### EXERCISE
Output all records verbatim.

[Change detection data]
───

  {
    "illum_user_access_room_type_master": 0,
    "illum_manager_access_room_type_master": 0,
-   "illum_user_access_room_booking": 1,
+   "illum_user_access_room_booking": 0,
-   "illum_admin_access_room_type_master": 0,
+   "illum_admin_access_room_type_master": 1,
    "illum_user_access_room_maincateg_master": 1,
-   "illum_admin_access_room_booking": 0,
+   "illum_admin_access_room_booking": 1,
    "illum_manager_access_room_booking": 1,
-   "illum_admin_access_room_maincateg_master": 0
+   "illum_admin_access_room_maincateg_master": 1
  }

───

### RESPONSE TO THE EXERCISE
  {
    "illum_user_access_room_type_master": 0,
    "illum_manager_access_room_type_master": 0,
-   "illum_user_access_room_booking": 1,
+   "illum_user_access_room_booking": 0,
-   "illum_admin_access_room_type_master": 0,
+   "illum_admin_access_room_type_master": 1,
    "illum_user_access_room_maincateg_master": 1,
-   "illum_admin_access_room_booking": 0,
+   "illum_admin_access_room_booking": 1,
    "illum_manager_access_room_booking": 1,
-   "illum_admin_access_room_maincateg_master": 0
+   "illum_admin_access_room_maincateg_master": 1
  }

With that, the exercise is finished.